▸ DATASET EXTRACT:
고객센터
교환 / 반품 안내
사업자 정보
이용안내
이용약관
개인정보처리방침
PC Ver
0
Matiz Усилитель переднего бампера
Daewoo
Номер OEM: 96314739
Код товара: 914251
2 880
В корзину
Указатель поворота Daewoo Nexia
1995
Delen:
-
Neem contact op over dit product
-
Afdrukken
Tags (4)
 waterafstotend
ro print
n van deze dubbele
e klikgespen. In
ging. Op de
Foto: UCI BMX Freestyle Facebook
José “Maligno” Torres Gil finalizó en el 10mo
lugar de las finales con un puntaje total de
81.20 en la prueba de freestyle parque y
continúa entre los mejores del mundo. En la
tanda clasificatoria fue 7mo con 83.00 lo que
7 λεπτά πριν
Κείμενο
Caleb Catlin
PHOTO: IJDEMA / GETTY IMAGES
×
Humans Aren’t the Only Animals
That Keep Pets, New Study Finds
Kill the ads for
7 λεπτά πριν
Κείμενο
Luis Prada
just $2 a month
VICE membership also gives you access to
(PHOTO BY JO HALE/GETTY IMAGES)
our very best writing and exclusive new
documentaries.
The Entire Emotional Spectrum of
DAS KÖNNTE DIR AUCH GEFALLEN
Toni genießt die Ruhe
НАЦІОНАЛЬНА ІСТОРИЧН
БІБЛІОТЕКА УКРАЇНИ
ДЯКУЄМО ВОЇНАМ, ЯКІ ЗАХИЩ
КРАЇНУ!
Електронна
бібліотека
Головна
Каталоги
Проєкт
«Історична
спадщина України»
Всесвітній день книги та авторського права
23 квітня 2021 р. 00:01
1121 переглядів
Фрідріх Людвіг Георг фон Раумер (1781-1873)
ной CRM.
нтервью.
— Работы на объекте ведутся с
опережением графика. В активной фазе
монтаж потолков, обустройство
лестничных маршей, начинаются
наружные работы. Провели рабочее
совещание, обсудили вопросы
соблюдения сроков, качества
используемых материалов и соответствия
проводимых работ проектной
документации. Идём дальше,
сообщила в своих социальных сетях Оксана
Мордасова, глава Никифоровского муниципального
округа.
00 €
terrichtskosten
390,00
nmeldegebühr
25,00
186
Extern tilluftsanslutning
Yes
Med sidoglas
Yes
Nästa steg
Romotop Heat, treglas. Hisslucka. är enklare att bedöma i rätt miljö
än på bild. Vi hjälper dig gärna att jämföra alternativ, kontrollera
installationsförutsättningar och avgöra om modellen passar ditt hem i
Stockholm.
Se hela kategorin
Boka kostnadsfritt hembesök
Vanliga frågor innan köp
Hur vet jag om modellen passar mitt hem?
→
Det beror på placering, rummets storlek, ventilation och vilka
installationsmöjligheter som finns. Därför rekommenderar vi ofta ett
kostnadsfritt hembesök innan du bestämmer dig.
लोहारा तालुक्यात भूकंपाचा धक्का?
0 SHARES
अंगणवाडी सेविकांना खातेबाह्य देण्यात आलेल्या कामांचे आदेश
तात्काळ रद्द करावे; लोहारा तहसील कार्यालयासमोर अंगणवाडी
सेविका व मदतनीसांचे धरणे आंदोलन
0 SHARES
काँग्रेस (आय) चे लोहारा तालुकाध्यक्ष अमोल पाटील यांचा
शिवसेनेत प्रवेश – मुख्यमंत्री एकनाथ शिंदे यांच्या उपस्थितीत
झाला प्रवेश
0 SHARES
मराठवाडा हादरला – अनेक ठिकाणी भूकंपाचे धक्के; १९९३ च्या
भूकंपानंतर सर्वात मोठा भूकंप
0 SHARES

▸ PROBLEM DESCRIPTION: Reproduce verbatim every line of the data, from the first line through the line containing "Foto: UCI BMX Freestyle Facebook", with that line included.

▸ TASK RESULT:
고객센터
교환 / 반품 안내
사업자 정보
이용안내
이용약관
개인정보처리방침
PC Ver
0
Matiz Усилитель переднего бампера
Daewoo
Номер OEM: 96314739
Код товара: 914251
2 880
В корзину
Указатель поворота Daewoo Nexia
1995
Delen:
-
Neem contact op over dit product
-
Afdrukken
Tags (4)
 waterafstotend
ro print
n van deze dubbele
e klikgespen. In
ging. Op de
Foto: UCI BMX Freestyle Facebook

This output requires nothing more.